- _DATA PROVIDED_
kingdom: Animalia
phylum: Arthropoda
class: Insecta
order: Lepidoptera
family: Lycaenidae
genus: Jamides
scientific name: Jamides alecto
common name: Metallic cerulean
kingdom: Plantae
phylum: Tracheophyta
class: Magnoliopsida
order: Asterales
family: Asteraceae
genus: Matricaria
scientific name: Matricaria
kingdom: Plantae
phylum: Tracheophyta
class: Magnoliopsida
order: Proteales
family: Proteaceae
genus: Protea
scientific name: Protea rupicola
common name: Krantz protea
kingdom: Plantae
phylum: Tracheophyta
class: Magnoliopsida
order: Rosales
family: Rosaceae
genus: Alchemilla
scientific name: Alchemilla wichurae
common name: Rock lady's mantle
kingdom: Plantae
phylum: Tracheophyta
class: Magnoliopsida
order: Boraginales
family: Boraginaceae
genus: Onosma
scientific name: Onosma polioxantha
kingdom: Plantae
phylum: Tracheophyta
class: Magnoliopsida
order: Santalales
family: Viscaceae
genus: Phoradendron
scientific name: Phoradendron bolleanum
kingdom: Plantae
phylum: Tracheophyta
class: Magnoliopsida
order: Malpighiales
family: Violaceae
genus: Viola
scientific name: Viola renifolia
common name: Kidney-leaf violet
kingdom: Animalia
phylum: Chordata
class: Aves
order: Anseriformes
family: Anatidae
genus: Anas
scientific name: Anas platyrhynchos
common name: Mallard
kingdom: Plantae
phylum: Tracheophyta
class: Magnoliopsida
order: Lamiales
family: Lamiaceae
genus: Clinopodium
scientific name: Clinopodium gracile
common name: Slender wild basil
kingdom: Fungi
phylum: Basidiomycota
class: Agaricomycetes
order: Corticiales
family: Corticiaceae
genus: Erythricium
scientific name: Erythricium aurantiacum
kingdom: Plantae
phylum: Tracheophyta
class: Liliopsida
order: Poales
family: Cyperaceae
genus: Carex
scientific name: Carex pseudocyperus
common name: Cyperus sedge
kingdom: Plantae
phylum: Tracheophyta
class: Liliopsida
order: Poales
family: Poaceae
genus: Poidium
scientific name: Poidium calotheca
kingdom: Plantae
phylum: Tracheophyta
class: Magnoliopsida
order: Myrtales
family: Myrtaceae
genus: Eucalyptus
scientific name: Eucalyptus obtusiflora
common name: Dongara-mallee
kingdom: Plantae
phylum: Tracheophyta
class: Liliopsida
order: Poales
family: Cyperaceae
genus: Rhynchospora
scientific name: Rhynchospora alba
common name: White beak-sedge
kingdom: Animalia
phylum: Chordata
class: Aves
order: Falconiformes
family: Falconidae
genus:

- _EXERCISE REQUIREMENTS_
Update the items above by changing every "common name" to "vernacular name" and keeping all other text the same.

- _CORRECT RESPONSE_
kingdom: Animalia
phylum: Arthropoda
class: Insecta
order: Lepidoptera
family: Lycaenidae
genus: Jamides
scientific name: Jamides alecto
vernacular name: Metallic cerulean
kingdom: Plantae
phylum: Tracheophyta
class: Magnoliopsida
order: Asterales
family: Asteraceae
genus: Matricaria
scientific name: Matricaria
kingdom: Plantae
phylum: Tracheophyta
class: Magnoliopsida
order: Proteales
family: Proteaceae
genus: Protea
scientific name: Protea rupicola
vernacular name: Krantz protea
kingdom: Plantae
phylum: Tracheophyta
class: Magnoliopsida
order: Rosales
family: Rosaceae
genus: Alchemilla
scientific name: Alchemilla wichurae
vernacular name: Rock lady's mantle
kingdom: Plantae
phylum: Tracheophyta
class: Magnoliopsida
order: Boraginales
family: Boraginaceae
genus: Onosma
scientific name: Onosma polioxantha
kingdom: Plantae
phylum: Tracheophyta
class: Magnoliopsida
order: Santalales
family: Viscaceae
genus: Phoradendron
scientific name: Phoradendron bolleanum
kingdom: Plantae
phylum: Tracheophyta
class: Magnoliopsida
order: Malpighiales
family: Violaceae
genus: Viola
scientific name: Viola renifolia
vernacular name: Kidney-leaf violet
kingdom: Animalia
phylum: Chordata
class: Aves
order: Anseriformes
family: Anatidae
genus: Anas
scientific name: Anas platyrhynchos
vernacular name: Mallard
kingdom: Plantae
phylum: Tracheophyta
class: Magnoliopsida
order: Lamiales
family: Lamiaceae
genus: Clinopodium
scientific name: Clinopodium gracile
vernacular name: Slender wild basil
kingdom: Fungi
phylum: Basidiomycota
class: Agaricomycetes
order: Corticiales
family: Corticiaceae
genus: Erythricium
scientific name: Erythricium aurantiacum
kingdom: Plantae
phylum: Tracheophyta
class: Liliopsida
order: Poales
family: Cyperaceae
genus: Carex
scientific name: Carex pseudocyperus
vernacular name: Cyperus sedge
kingdom: Plantae
phylum: Tracheophyta
class: Liliopsida
order: Poales
family: Poaceae
genus: Poidium
scientific name: Poidium calotheca
kingdom: Plantae
phylum: Tracheophyta
class: Magnoliopsida
order: Myrtales
family: Myrtaceae
genus: Eucalyptus
scientific name: Eucalyptus obtusiflora
vernacular name: Dongara-mallee
kingdom: Plantae
phylum: Tracheophyta
class: Liliopsida
order: Poales
family: Cyperaceae
genus: Rhynchospora
scientific name: Rhynchospora alba
vernacular name: White beak-sedge
kingdom: Animalia
phylum: Chordata
class: Aves
order: Falconiformes
family: Falconidae
genus:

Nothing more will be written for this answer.